Three factors often limit the efficacy of self performed mechanical plaque biofilm removal: limited capacity of the available physical removal methods, less than optimal skill level, and inconsistent oral hygiene habits. The combination of these three factors, along with immune system considerations, hinder efforts to prevent and control gingivitis and periodontal diseases.

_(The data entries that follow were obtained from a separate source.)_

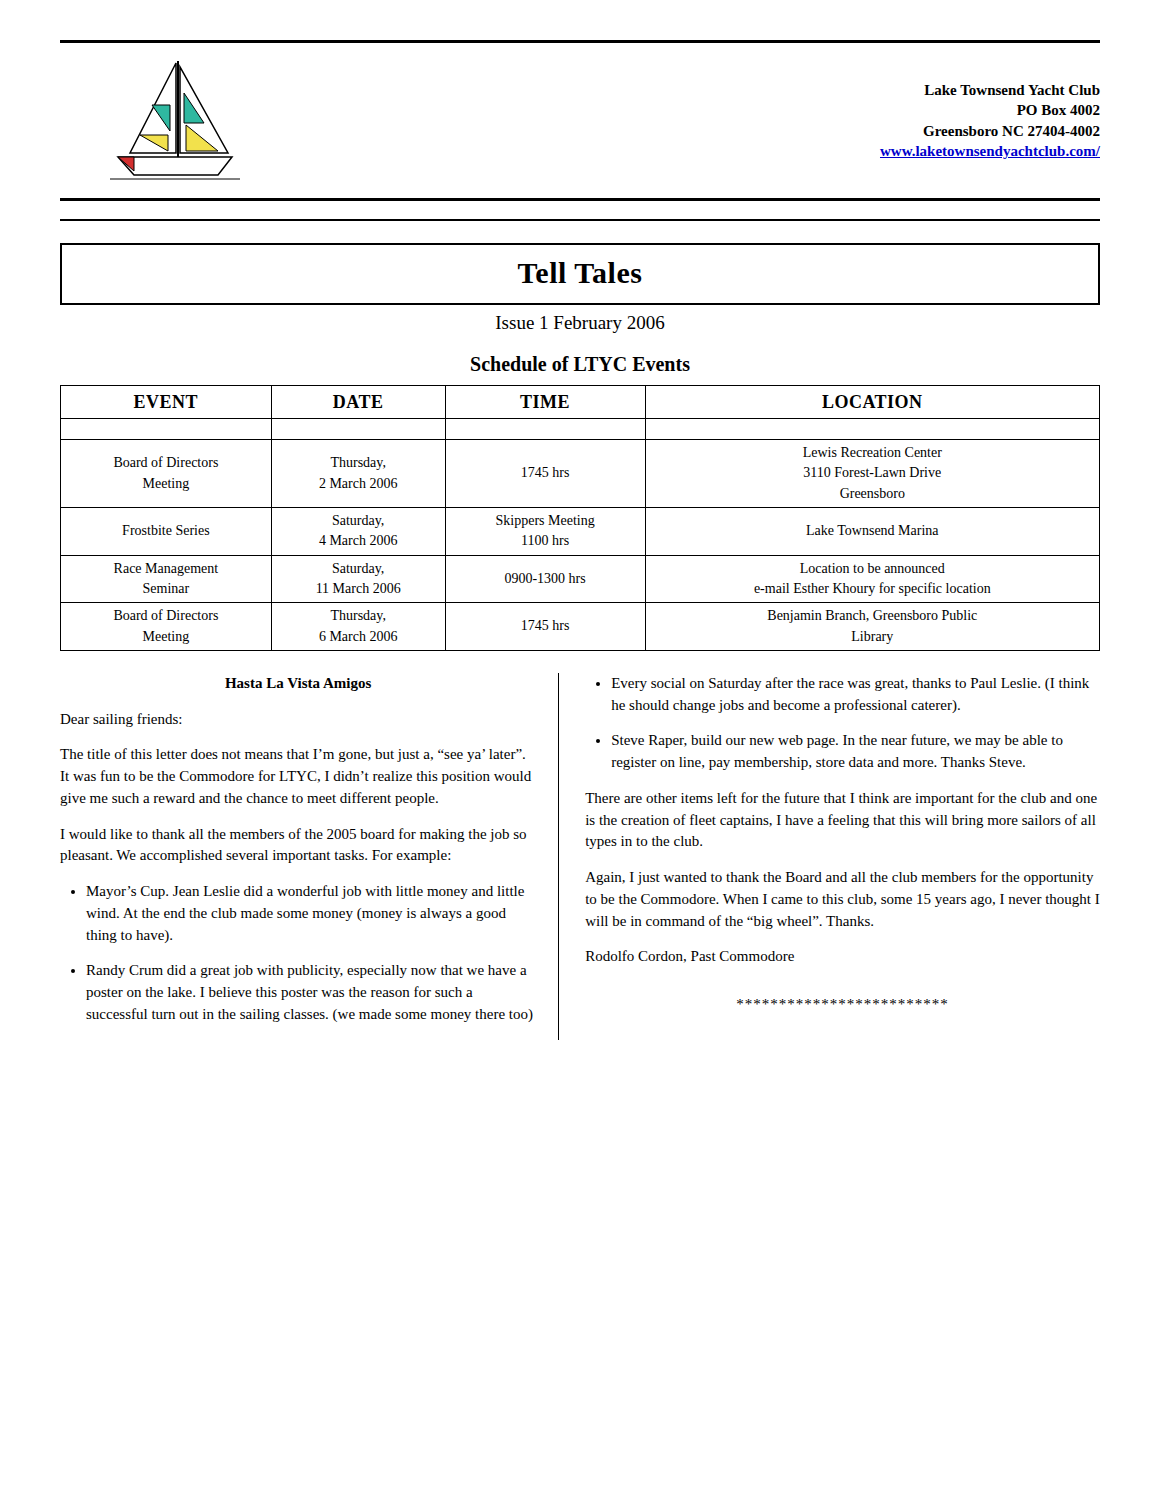Lake Townsend Yacht Club
PO Box 4002
Greensboro NC 27404-4002
www.laketownsendyachtclub.com/
Tell Tales
Issue 1 February 2006
Schedule of LTYC Events
| EVENT | DATE | TIME | LOCATION |
| --- | --- | --- | --- |
| Board of Directors Meeting | Thursday, 2 March 2006 | 1745 hrs | Lewis Recreation Center 3110 Forest-Lawn Drive Greensboro |
| Frostbite Series | Saturday, 4 March 2006 | Skippers Meeting 1100 hrs | Lake Townsend Marina |
| Race Management Seminar | Saturday, 11 March 2006 | 0900-1300 hrs | Location to be announced e-mail Esther Khoury for specific location |
| Board of Directors Meeting | Thursday, 6 March 2006 | 1745 hrs | Benjamin Branch, Greensboro Public Library |
Hasta La Vista Amigos
Dear sailing friends:
The title of this letter does not means that I’m gone, but just a, “see ya’ later”. It was fun to be the Commodore for LTYC, I didn’t realize this position would give me such a reward and the chance to meet different people.
I would like to thank all the members of the 2005 board for making the job so pleasant. We accomplished several important tasks. For example:
Mayor’s Cup. Jean Leslie did a wonderful job with little money and little wind. At the end the club made some money (money is always a good thing to have).
Randy Crum did a great job with publicity, especially now that we have a poster on the lake. I believe this poster was the reason for such a successful turn out in the sailing classes. (we made some money there too)
Every social on Saturday after the race was great, thanks to Paul Leslie. (I think he should change jobs and become a professional caterer).
Steve Raper, build our new web page. In the near future, we may be able to register on line, pay membership, store data and more. Thanks Steve.
There are other items left for the future that I think are important for the club and one is the creation of fleet captains, I have a feeling that this will bring more sailors of all types in to the club.
Again, I just wanted to thank the Board and all the club members for the opportunity to be the Commodore. When I came to this club, some 15 years ago, I never thought I will be in command of the “big wheel”. Thanks.
Rodolfo Cordon, Past Commodore
*************************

Mouthrinses are indicated for gingivitis, rather than periodontitis, because once an established biofilm overpowers the immune system causing periodontal pocketing/bone loss, the efficacy of an antibacterial mouthrinse depends on full access to the depth of periodontal pockets where the anaerobic pathogenic bacteria reside, as well as penetration of the complex biofilm. Because the fluid from rinsing penetrates no further than 1.5 mm subgingivally, it does not reach the intended bacterial populations. In addition, bacteria contained deep within biofilm are resistant to antimicrobial agents. The bacteria contributing to gingivitis, however, are located supragingivally and slightly subgingivally, so they are easily accessible to the mouthrinse solution. Addressing gingivitis is critical because of its potential to progress to periodontitis.

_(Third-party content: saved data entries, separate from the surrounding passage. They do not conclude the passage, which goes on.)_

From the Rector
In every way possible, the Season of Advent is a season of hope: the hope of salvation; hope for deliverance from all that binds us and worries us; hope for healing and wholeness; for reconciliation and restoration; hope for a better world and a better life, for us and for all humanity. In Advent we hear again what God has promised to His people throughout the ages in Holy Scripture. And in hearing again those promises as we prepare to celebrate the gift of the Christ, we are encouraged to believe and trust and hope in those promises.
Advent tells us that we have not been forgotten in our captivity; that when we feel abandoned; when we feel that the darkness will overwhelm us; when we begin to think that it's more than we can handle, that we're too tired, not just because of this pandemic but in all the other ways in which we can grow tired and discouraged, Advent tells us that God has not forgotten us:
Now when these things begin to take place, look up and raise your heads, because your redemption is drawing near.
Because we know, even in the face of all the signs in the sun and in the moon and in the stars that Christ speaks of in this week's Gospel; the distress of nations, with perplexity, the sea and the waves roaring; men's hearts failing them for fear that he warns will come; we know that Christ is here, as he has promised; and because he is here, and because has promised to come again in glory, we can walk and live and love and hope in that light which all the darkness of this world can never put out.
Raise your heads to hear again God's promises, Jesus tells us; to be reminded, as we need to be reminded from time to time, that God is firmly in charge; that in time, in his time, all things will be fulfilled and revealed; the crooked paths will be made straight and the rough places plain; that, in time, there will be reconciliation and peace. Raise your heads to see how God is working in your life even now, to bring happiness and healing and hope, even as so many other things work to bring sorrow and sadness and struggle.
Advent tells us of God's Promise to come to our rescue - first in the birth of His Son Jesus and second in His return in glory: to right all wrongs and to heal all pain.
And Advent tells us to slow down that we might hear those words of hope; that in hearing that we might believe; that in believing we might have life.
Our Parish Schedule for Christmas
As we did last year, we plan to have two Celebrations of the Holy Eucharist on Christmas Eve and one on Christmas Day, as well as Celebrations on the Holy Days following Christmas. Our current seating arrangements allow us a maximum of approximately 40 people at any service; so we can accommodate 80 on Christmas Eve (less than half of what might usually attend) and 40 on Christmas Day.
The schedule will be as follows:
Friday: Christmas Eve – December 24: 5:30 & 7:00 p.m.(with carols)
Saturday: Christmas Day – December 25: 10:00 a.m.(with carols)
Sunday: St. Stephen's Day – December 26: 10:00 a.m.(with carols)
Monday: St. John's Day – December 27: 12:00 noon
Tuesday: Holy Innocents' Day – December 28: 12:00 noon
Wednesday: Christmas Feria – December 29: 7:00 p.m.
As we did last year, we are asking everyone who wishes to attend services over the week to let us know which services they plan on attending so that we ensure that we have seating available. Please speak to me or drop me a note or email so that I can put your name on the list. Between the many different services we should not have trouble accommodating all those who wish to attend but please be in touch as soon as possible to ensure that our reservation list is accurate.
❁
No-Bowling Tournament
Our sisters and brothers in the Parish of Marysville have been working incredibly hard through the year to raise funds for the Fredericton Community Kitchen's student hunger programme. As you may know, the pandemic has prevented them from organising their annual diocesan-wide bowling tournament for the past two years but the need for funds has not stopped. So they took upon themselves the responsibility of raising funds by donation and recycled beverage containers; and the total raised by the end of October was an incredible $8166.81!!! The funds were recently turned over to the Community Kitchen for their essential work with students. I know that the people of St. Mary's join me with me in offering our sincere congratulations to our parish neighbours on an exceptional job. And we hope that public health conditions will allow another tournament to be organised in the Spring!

Essential oil mouthrinse is an OTC product that has been in use for more than 100 years. Its beneficial action results from disruption of the cell wall and inhibition of bacterial enzymes. This is facilitated by two phenol related essential oils, thymol and eucalyptol, which are combined with menthol and methylsalicaylate. A long history has established safety with no development of opportunistic bacteria. Seven RCTs conducted over 6 months with unsupervised oral hygiene compared to a placebo or negative control have shown plaque reductions from 14.9% to 36.1% and gingivitis reductions from 9.4% to 35.9%, with greatest reductions seen when compared to a negative control. When the accompanying oral hygiene is standardized, even greater reductions are demonstrated. Essential oil mouthrinse provides plaque and gingivitis benefits when used with unsupervised brushing, compared to control or placebo, although it is not as effective as chlorhexidine due to chlorhexidine’s high substantivity.

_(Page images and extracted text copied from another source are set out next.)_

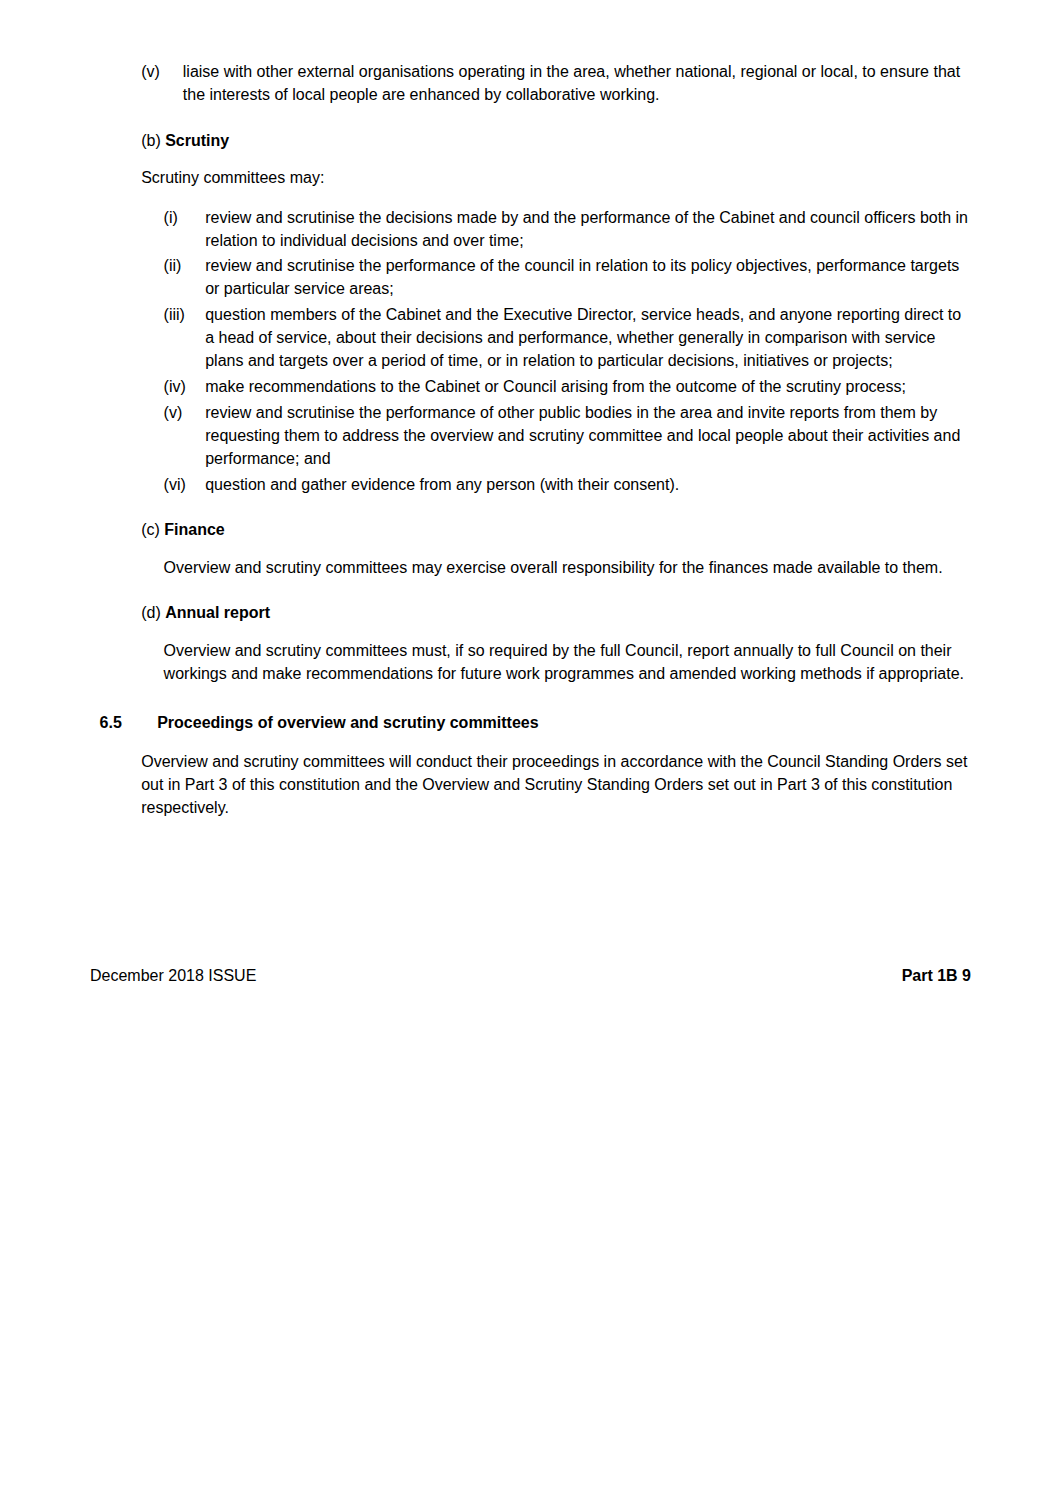(v)
liaise with other external organisations operating in the area, whether national, regional or local, to ensure that the interests of local people are enhanced by collaborative working.
(b) Scrutiny
Scrutiny committees may:
(i) review and scrutinise the decisions made by and the performance of the Cabinet and council officers both in relation to individual decisions and over time;
(ii) review and scrutinise the performance of the council in relation to its policy objectives, performance targets or particular service areas;
(iii) question members of the Cabinet and the Executive Director, service heads, and anyone reporting direct to a head of service, about their decisions and performance, whether generally in comparison with service plans and targets over a period of time, or in relation to particular decisions, initiatives or projects;
(iv) make recommendations to the Cabinet or Council arising from the outcome of the scrutiny process;
(v) review and scrutinise the performance of other public bodies in the area and invite reports from them by requesting them to address the overview and scrutiny committee and local people about their activities and performance; and
(vi) question and gather evidence from any person (with their consent).
(c) Finance
Overview and scrutiny committees may exercise overall responsibility for the finances made available to them.
(d) Annual report
Overview and scrutiny committees must, if so required by the full Council, report annually to full Council on their workings and make recommendations for future work programmes and amended working methods if appropriate.
6.5
Proceedings of overview and scrutiny committees
Overview and scrutiny committees will conduct their proceedings in accordance with the Council Standing Orders set out in Part 3 of this constitution and the Overview and Scrutiny Standing Orders set out in Part 3 of this constitution respectively.
December 2018 ISSUE
Part 1B 9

Prescription mouthrinses containing 0.12% chlorhexidine gluconate are available in both an alcohol free and an 11.6% alcohol formulation. Both formulations are equally effective and disrupt the bacterial cell membrane, causing precipitation of the cytoplasm and resulting in bacterial death. Chlorhexidine has greater substantivity, or staying power, than any of the other OTC mouthrinses, which extends its antibacterial effect, but also contributes to more extrinsic tooth staining. Extensive research over many years has documented the antiplaque and antigingivitis efficacy of this mouthrinse. Plaque reductions of 35% to 61% and gingivitis reductions of 37% to 40% have been shown. Studies comparing chlorhexidine mouthrinse to essential oil and delmopinol rinses showed that rinsing with chlorhexidine achieved the greatest plaque and gingivitis reductions.
Because so many patients already use a mouthrinse, recommending a therapeutic product that best meets their needs capitalizes on an established behavior. This may encourage improvement without the challenge of changing self-care habits. Therapeutic mouthrinse is a user-friendly component of a self-care regimen that does not require complex dexterity skills.